I have a RESTful API which has annotations like #Consumes(MediaType.JSON) - in that case, would the CSRF attack still be possible on such a service? I've been tinkering with securing my services with CSRFGuard on server side or having a double submit from client side. However when I tried to POST requests using FORM with enctype="text/plain", it didn't work. The technique is explained here This works if I have MediaType.APPLICATION_FORM_URLENCODED in my consumes annotation. The content negotiation is useful when I'm using POST/PUT/DELETE verbs but GET is still accessible which might need looking into.
Any suggestions or inputs would be great, also please let me know if you need more info.
Cheers
JAX-RS is designed to create REST API which is supposed to be stateless.
The Cross Site Request Forgery is NOT a problem with stateless applications.
The way Cross Site Request Forgery works is someone may trick you to click on a link or open a link in your browser which will direct you to a site in which you are logged in, for example some online forum. Since you are already logged in on that forum the attacker can construct a url, say something like this: someforum.com/deletethread?id=23454
That forum program, being badly designed will recognize you based on the session cookie and will confirm that you have the capability to delete the thread and will in fact delete that thread.
All because the program authenticated you based on the session cookie (on even based on "remember me" cookie)
With RESTful API there is no cookie, no state is maintaned between requests, so there is no need to protect against session hijacking.
The way you usually authenticate with RESTFul api is be sending some additional headers. If someone tricks you into clicking on a url that points to restful API the browser is not going to send that extra headers, so there is no risk.
In short - if REST API is designed the way it supposed to be - stateless, then there is no risk of cross site forgery and no need to CSRF protection.
Adding another answer as Dmitri’s answer mixes serverside state and cookies.
An application is not stateless if your server stores user information in the memory over multiple requests. This decreases horizontal scalability as you need to find the "correct" server for every request.

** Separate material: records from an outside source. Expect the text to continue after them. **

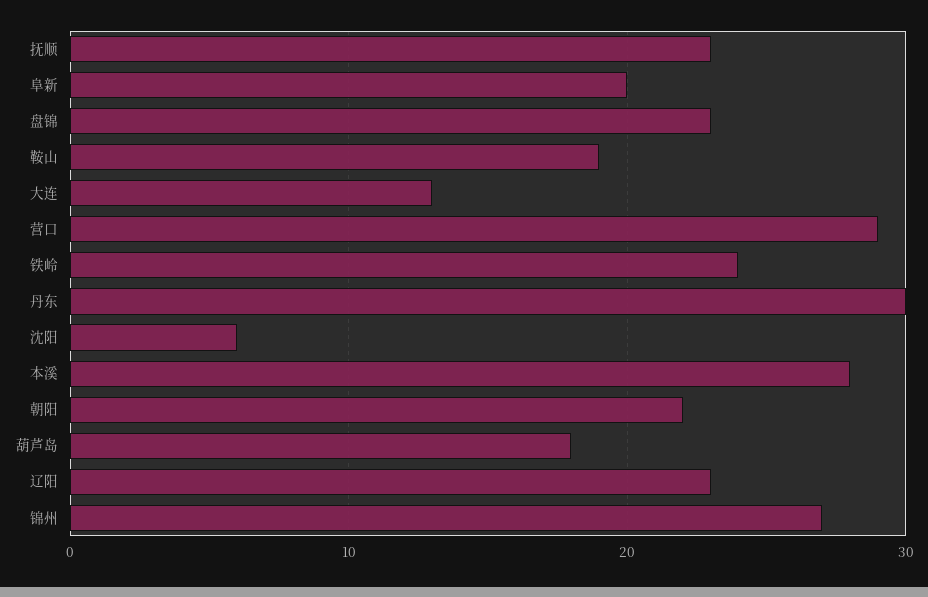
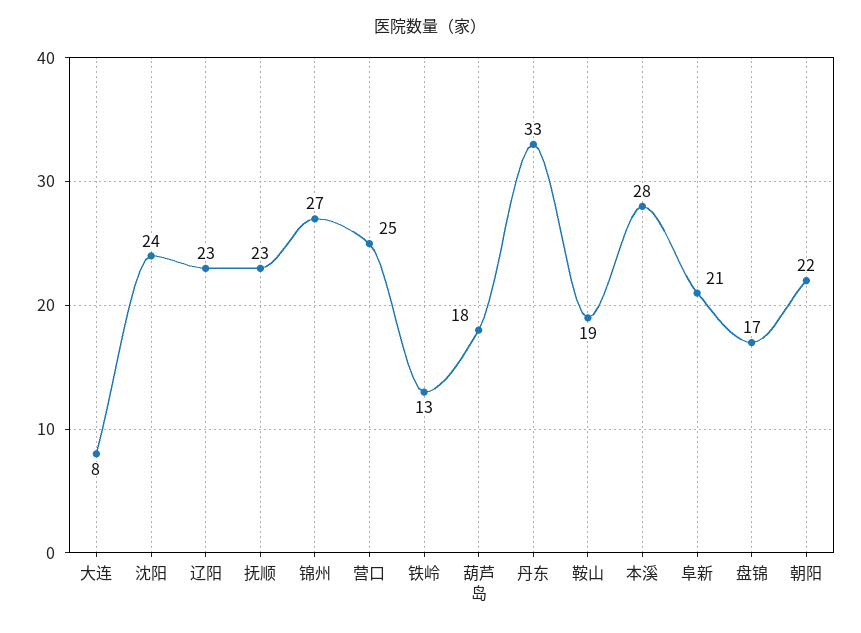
阜新: 20 -> 21
盘锦: 23 -> 17
大连: 13 -> 8
营口: 29 -> 25
铁岭: 24 -> 13
丹东: 30 -> 33
沈阳: 6 -> 24

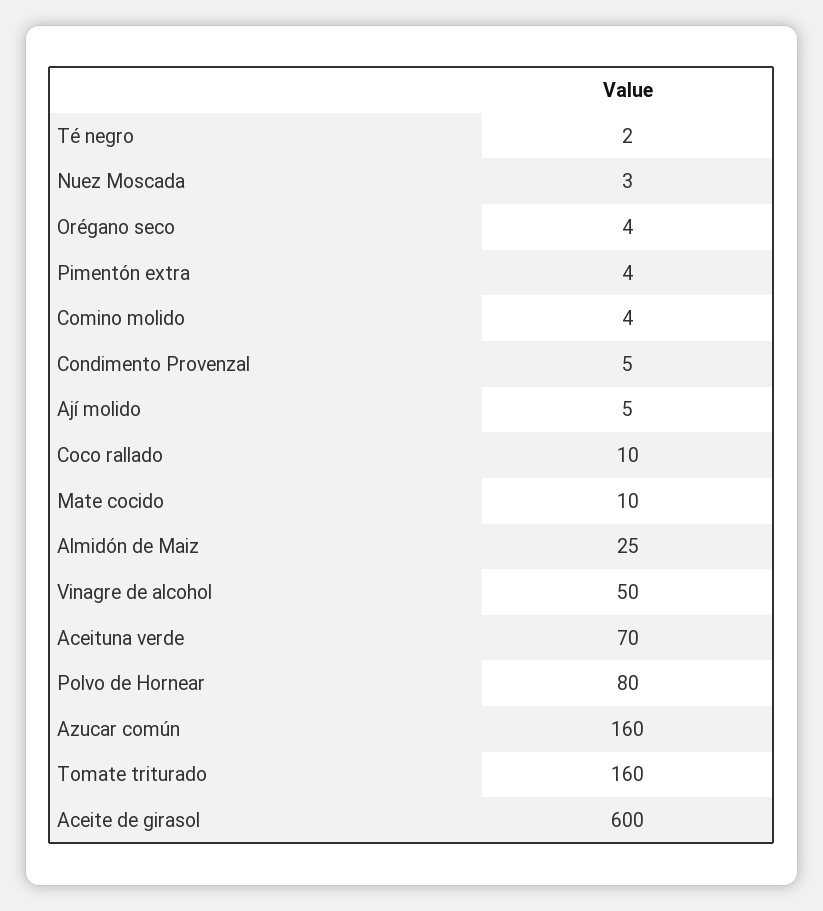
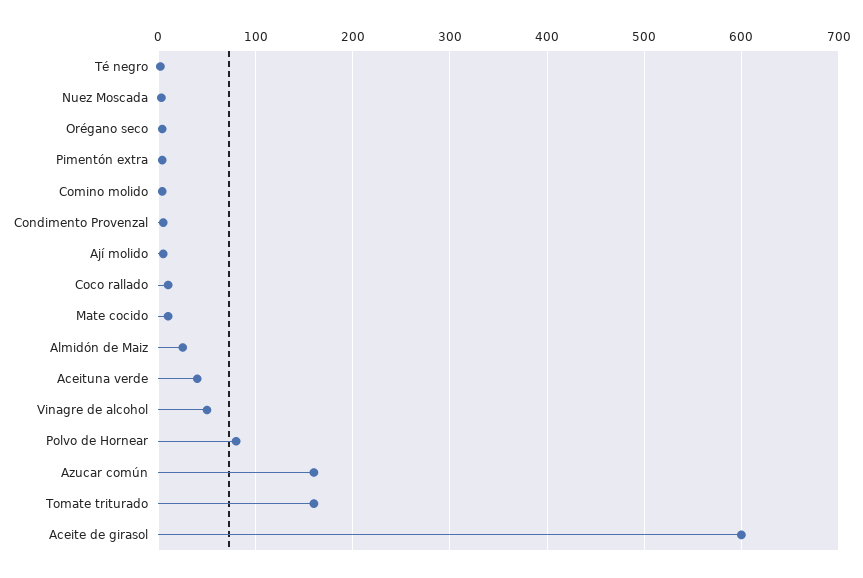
Aceituna verde: 70 -> 40

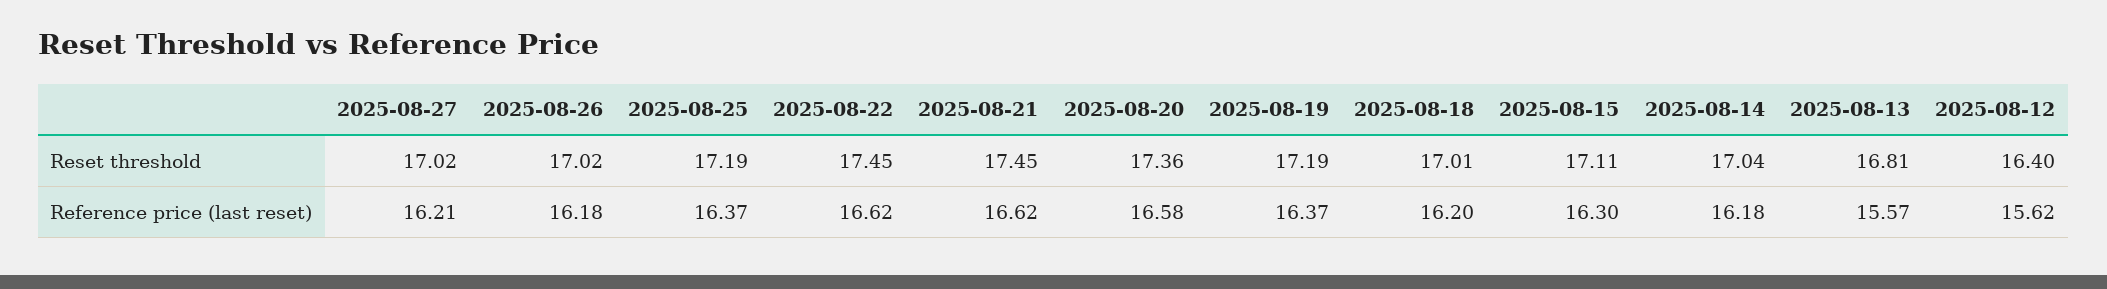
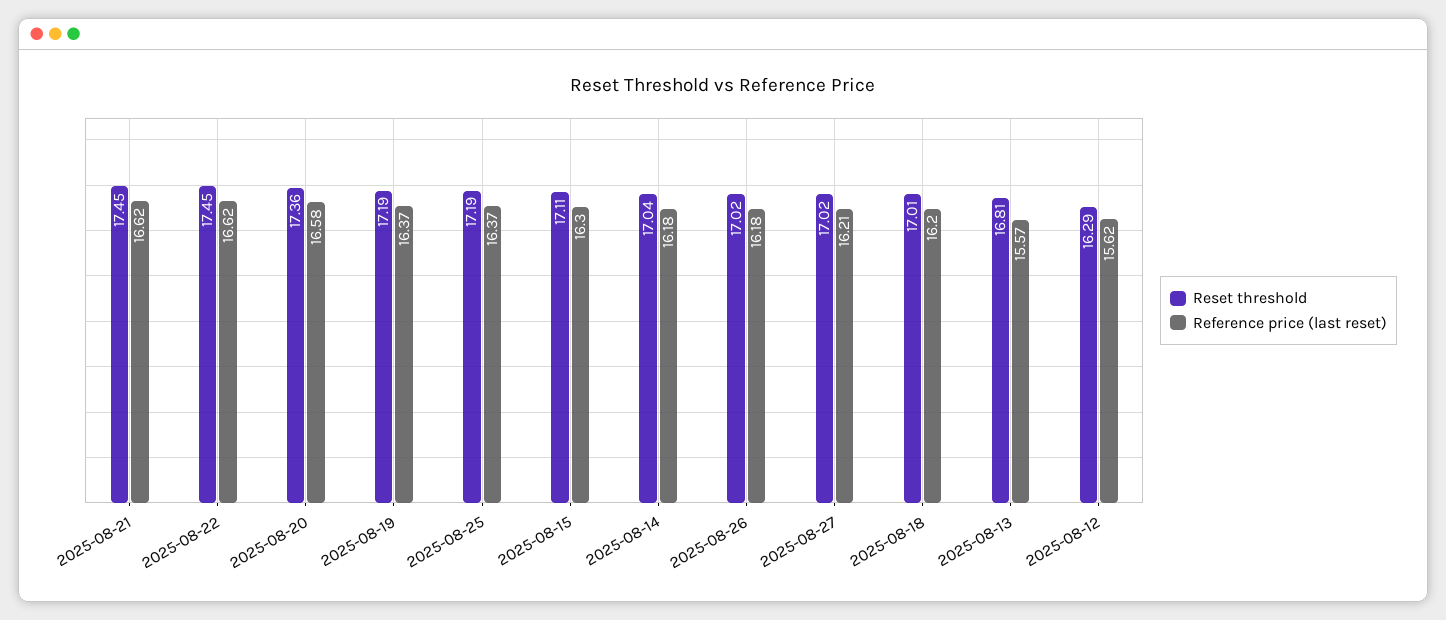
Reset threshold, 2025-08-12: 16.4 -> 16.29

Cookies are just a special kind of HTTP header. They are often used to identify a users session but not every cookie means server side state. The server could also use the information from the cookie without starting a session. On the other hand using other HTTP headers does not necessarily mean that your application is automatically stateless. If you store user data in your server’s memory it’s not.
The difference between cookies and other headers is the way they are handled by the browser. Most important for us is that the browser will resend them on every subsequent request. This is problematic if someone tricks a user to make a request he doesn’t want to make.
Is this a problem for an API which consumes JSON? Yes, in two cases:
The attacker makes the user submit a form with enctype=text/plain: Url encoded content is not a problem because the result can’t be valid JSON. text/plain is a problem if your server interprets the content not as plain text but as JSON. If your resource is annotated with #Consumes(MediaType.JSON) you should not have a problem because it won’t accept text/plain and should return a status 415. (Note that JSON may become a valid enctype one day and this won’t be valid any more).
The attacker makes the user submit an AJAX request: The Same Origin Policy prevents AJAX requests to other domains so you are safe as long as you don’t disable this protection by using CORS-headers like e.g. Access-Control-Allow-Origin: *.